Phill, I don’t really have anything to do with project IDs, but I do think that while people and journals tend to be single, “concrete” entities, articles might be a little more complex than that.

For example an article that is assigned a DOI at the point of acceptance into a journal may have multiple published versions (eg one published online as an “Accepted Manuscript” immediately after acceptance, and then another “Version of Record” published after copy-editing and XML formatting the document). Both will have the same DOI. However if a DOI was assigned to the preprint version before submission/acceptance by a journal, it will have a different DOI assigned if later published in a journal.
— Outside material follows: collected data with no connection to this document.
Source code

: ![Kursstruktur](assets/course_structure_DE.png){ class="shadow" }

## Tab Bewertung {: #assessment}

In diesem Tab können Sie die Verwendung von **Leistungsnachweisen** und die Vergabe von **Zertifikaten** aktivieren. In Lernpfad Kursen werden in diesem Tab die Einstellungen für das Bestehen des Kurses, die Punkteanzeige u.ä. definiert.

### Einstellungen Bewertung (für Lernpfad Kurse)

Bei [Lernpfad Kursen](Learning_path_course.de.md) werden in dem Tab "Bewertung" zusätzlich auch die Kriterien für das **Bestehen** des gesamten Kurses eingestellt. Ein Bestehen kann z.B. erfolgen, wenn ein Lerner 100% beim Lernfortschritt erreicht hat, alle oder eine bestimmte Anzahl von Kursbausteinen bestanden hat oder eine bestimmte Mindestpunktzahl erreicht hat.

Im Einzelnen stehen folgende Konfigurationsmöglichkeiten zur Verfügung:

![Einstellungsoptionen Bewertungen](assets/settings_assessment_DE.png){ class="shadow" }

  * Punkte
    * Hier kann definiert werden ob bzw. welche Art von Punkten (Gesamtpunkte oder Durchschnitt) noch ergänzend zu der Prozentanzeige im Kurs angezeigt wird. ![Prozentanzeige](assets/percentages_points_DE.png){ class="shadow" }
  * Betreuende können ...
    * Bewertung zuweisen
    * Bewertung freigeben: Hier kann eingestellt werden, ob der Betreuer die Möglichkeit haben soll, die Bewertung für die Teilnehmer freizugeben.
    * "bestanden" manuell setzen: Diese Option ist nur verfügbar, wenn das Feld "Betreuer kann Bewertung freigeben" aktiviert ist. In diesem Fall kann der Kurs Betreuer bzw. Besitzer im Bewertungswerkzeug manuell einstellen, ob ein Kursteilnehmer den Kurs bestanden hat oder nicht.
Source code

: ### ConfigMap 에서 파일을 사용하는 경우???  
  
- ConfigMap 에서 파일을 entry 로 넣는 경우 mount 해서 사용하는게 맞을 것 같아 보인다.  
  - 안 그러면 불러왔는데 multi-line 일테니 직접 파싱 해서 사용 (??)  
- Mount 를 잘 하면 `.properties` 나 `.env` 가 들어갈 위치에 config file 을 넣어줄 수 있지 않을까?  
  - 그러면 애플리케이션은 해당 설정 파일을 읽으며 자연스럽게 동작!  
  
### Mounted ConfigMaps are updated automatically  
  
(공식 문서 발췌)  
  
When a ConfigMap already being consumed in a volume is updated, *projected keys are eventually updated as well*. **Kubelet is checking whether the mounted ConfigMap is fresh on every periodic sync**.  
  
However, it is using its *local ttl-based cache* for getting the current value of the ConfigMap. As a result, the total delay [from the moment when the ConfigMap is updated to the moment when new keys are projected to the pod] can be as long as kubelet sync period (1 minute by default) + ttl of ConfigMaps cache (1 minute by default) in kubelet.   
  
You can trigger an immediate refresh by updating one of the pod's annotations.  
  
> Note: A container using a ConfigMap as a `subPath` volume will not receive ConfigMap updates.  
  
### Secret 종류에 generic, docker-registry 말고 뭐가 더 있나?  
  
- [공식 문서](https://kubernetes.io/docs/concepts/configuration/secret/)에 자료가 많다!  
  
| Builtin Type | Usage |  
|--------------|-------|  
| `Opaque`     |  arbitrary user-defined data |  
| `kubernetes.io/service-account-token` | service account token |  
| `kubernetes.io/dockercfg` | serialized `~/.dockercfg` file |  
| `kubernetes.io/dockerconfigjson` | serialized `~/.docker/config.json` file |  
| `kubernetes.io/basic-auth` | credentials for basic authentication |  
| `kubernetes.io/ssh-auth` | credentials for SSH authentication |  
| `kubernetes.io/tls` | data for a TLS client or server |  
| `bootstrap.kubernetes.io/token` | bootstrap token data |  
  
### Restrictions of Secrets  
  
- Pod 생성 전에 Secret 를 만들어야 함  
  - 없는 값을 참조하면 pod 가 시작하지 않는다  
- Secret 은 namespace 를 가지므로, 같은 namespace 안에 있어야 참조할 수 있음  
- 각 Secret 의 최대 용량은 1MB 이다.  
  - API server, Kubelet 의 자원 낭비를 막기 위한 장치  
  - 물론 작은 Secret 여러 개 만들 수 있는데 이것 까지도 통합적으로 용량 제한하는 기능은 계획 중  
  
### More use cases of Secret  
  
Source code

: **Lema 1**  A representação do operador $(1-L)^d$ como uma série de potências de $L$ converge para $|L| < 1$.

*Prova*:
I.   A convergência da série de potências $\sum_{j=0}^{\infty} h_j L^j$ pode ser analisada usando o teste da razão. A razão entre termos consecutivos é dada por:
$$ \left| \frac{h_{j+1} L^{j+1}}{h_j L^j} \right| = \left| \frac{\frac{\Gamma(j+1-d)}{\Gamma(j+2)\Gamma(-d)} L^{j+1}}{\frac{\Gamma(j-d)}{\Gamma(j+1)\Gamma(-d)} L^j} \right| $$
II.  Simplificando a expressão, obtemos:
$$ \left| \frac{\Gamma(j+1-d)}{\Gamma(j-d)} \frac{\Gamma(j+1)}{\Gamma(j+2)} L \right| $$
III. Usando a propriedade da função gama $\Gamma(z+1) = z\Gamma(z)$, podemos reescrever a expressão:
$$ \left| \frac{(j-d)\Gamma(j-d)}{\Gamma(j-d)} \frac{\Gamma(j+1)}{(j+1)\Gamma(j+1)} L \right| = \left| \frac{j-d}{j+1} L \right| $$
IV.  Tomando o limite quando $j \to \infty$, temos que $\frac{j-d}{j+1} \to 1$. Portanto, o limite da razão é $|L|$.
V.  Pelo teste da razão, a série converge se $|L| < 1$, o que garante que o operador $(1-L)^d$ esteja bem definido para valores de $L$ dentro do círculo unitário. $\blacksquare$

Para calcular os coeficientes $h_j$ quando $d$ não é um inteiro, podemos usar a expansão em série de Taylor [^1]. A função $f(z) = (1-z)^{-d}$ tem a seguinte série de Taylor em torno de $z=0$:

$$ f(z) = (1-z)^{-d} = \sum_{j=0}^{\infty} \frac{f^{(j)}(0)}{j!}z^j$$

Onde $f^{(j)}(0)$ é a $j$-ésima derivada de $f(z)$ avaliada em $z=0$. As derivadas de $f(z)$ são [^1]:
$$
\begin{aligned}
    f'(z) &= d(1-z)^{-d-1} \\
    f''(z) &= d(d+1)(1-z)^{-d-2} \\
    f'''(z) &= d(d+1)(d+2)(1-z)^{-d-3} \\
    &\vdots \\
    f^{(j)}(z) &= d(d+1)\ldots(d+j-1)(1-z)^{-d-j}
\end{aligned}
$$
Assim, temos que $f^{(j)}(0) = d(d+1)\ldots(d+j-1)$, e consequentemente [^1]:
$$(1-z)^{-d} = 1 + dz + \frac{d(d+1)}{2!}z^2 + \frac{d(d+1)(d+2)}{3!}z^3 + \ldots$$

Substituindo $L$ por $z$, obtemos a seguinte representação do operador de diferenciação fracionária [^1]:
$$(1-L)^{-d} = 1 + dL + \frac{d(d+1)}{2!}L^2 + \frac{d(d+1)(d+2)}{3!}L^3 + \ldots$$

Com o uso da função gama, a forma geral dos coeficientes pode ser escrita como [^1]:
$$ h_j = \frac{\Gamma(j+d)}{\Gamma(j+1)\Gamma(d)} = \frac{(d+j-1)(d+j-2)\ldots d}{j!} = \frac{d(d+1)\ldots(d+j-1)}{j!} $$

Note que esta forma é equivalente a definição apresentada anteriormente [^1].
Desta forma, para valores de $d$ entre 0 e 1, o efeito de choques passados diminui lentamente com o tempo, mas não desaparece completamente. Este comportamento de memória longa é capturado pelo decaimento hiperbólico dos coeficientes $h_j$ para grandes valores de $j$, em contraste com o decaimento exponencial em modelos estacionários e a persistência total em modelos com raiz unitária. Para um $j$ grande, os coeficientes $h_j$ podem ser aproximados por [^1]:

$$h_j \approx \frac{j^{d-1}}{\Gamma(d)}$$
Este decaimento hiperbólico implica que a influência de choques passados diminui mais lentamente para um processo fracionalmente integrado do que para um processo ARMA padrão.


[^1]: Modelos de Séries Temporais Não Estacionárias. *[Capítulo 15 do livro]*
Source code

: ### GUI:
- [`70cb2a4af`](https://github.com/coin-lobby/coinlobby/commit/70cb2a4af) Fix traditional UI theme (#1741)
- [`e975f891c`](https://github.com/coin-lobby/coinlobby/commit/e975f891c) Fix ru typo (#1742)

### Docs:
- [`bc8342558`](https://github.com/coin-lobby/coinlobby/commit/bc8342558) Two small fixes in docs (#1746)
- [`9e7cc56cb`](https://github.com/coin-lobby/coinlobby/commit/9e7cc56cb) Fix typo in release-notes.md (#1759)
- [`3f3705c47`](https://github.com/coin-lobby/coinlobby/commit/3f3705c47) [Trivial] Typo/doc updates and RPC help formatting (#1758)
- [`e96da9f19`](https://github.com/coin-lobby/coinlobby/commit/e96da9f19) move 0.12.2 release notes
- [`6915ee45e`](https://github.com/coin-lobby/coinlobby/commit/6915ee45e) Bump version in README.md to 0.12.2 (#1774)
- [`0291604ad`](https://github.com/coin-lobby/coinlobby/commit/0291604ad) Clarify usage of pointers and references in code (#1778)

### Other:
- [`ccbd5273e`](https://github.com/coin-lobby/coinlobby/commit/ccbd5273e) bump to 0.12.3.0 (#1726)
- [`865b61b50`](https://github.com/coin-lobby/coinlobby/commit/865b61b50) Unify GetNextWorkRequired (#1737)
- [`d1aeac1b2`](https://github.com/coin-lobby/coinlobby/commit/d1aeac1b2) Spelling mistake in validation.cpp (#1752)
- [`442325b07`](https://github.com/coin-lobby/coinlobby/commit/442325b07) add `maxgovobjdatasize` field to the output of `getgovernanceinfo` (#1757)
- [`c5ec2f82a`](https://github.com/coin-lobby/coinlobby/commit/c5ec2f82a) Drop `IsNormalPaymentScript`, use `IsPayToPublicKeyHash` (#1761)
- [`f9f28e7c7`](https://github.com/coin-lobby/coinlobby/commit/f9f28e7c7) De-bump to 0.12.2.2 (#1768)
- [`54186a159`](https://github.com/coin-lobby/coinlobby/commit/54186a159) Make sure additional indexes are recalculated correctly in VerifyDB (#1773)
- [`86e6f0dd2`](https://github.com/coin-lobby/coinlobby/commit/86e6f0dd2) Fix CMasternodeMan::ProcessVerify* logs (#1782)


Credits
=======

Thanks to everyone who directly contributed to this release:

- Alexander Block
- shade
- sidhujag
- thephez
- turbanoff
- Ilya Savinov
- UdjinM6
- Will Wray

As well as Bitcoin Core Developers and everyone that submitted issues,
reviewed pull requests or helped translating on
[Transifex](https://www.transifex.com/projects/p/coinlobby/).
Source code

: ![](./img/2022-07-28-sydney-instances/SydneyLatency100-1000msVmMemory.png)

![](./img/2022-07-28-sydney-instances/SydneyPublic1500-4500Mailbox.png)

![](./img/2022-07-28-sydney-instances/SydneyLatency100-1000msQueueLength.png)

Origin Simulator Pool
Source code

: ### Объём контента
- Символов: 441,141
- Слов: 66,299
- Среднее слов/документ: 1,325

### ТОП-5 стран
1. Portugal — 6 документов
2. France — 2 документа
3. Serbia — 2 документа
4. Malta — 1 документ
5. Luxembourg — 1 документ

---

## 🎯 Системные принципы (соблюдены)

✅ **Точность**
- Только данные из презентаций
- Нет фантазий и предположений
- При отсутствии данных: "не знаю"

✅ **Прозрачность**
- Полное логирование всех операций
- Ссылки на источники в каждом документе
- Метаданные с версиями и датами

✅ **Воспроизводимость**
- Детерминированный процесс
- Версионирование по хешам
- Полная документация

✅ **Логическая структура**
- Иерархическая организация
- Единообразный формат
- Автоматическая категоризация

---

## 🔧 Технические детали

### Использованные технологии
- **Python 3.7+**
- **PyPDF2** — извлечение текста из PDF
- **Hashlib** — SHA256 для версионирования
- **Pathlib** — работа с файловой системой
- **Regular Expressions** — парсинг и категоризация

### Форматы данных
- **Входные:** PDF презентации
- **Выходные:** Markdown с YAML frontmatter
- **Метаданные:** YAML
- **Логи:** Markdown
Similarly, a correction to an article will have its own DOI. There are now journals like Matters that encourage the publication of single observations, each with their own DOI, that can later be “linked” with a narrative to form something more like the common article format – in other words, what might be a single publication with a single DOI in most journals is, in this publishing model, spit into multiple smaller items.

As CrossRef explains it here (http://blog.crossref.org/2016/05/members-will-soon-be-able-to-assign-crossref-dois-to-preprints.html), the overall aim is to provide a single DOI for an “intellectually discrete” document, but this is not always as straightforward as it might first appear.

Projects are more arbitrary than articles, but it seems to me it may be the scale of the problem that’s different, rather than the type of problem altogether. Just as for DOIs, decisions would need to be made about where to draw distinctions between intellectually discrete items. Whether the greater arbitrariness of projects makes the endeavour not worth the effort definitely seems like a valid question though!